C’est pas parce qu’on a du mal avec sa page blanche que…

Un titre de film – un nanar – des années « porno » au début du septennat Giscard énonçait : « C’est pas parce qu’on a rien à dire qu’il faut fermer sa gueule« , citant une boutade d’Audiard. Dans la même veine, il y eut : « Je sais rien mais je dirai tout« , « Comment réussir quand on est con et pleurnichard« , etc. Ces titres à rallonge sur des scénarios improbables et farfelus tentaient d’attirer l’attention des  clients – mâles, essentiellement – partis se rincer massivement l’oeil : la loi de 1975 libérant le porno filmé avait quasiment asséché la veine du cinéma « normal ». Dans l’enthousiasme et l’ivresse des débuts juteux, les promoteurs de films de cul aimaient à orner leurs productions de titres ronflants et inventifs du genre « Avec quoi tu soulèves l’édredon ?« , « Couche-moi dans le sable et fais jaillir ton pétrole« , et il doit y en avoir d’autres. Façon de compenser l’indigence, la minceur des scénarios et la répétitivité de scènes stéréotypées, connues d’avance.

Eh oui, c’est pas parce qu’on a rien à dire etc etc… : un long titre permet de masquer l’indigence du sujet. C’est ainsi que j’avais prévu de vous entretenir de l’indigence des actualités telles que les chaînes de télé nous les fourguent ; à vrai dire c’est quasiment cuit ! si j’étais producteur de JT, de Journal Télévisé, je songerais sérieusement à me recycler. Toutes les infos sont déjà connues au moment où le présentateur vous les réchauffe sous le nez ! On est saturés d’informations, on a même pu les visionner sur son mobile, sa tablette, on en reçoit même si on n’en veut pas… bref, le JT, c’est mort, nonobstant les reporters cadrés en plan américain devant l’Elysée et les reportages sur le nouveau café-épicerie-boucherie qui fait revivre le centre de Bouzeuil-sur-Gartempe. Mais, vous vous en doutiez ? oui ? … c’est bien la peine que je me décarcasse à faire un billet, tiens… ah c’est pas comme sous Giscard, quand Poivre d’Arvor surgissait sur l’écran du 20 heures : il allait nous dire des trucs qu’on ne savait pas, il nous apportait des nouvelles ! fraîches ! c’était une autre époque, on achetait le journal…
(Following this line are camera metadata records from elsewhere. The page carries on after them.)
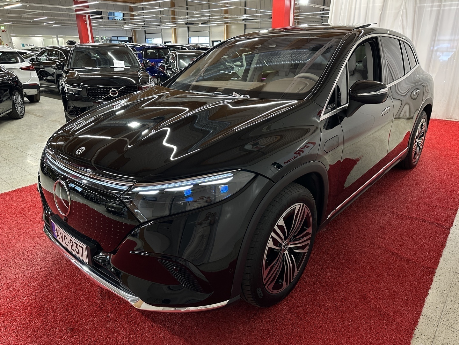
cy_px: 172
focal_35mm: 24
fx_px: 318
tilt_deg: -20.9
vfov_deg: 56.8
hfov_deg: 71.6
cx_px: 230
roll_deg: +0.3
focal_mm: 6.86
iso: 250
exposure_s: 1/58
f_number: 1.78
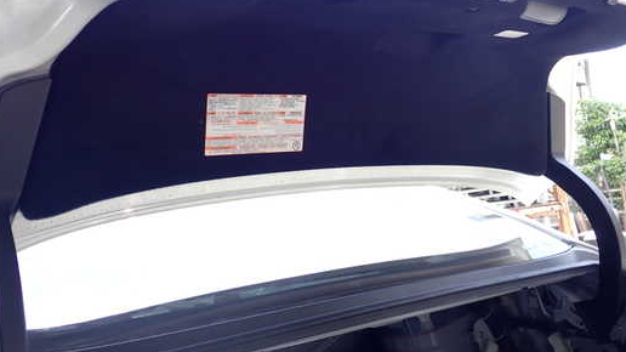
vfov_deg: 31.0
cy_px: 123
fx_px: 631
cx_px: 329
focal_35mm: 38
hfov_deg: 52.8
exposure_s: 1/200
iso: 100
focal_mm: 5.4
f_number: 2.3
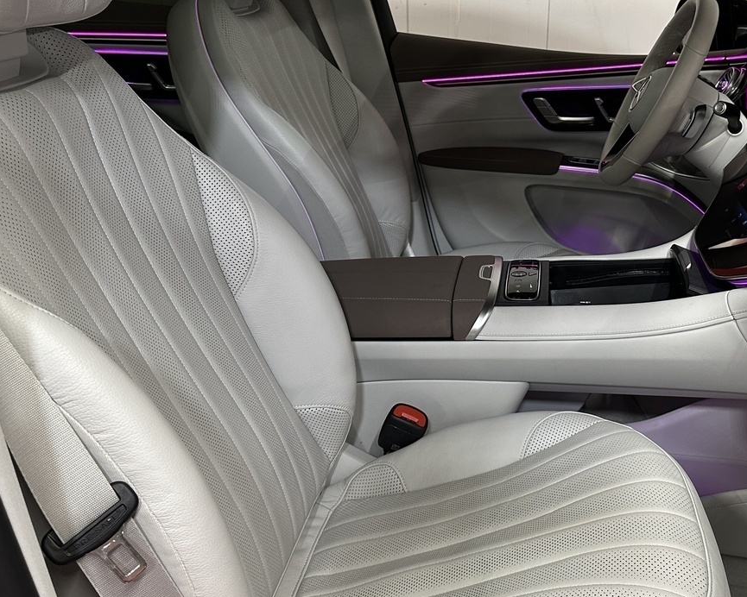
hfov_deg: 45.6
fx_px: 862
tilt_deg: -18.5
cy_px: 258
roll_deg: -3.2
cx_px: 537
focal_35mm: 39
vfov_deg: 38.2
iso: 250
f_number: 1.78
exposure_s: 1/107
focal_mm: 6.86
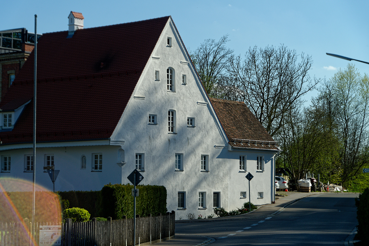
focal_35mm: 103
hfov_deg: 19.8
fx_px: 1056
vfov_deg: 13.3
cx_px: 180
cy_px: 122
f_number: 9
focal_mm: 100
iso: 125
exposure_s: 1/640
Maintenant c’est tout du réchauffé. Tiens, l’autre jour, à propos de cinéma, justement, Mocky rendait l’âme ; trois secondes plus tard c’était diffusé, quasi en direct : J-P Mocky est mort ! J’ai toujours été – ça n’engage que moi – réfractaire au cinéma de Mocky ; évidemment on lui a servi la soupe à titre posthume, la télé nous gratifiés d’une de ses oeuvres,  « Le miraculé« … j’ai bien essayé, je confirme : c’est vulgaire, moche, outré, même Jeanne Moreau y est détestable, c’est dire. C’est pas parce qu’on veut flinguer la religion et les pélerinages à Lourdes qu’on est obligé de faire ça de manière aussi crasse. J’ai abandonné au bout de cinq minutes. On en regretterait presque des trucs comme « Coupe-toi les ongles et passe-moi le beurre » : au moins le titre était marrant, à défaut d’autre chose.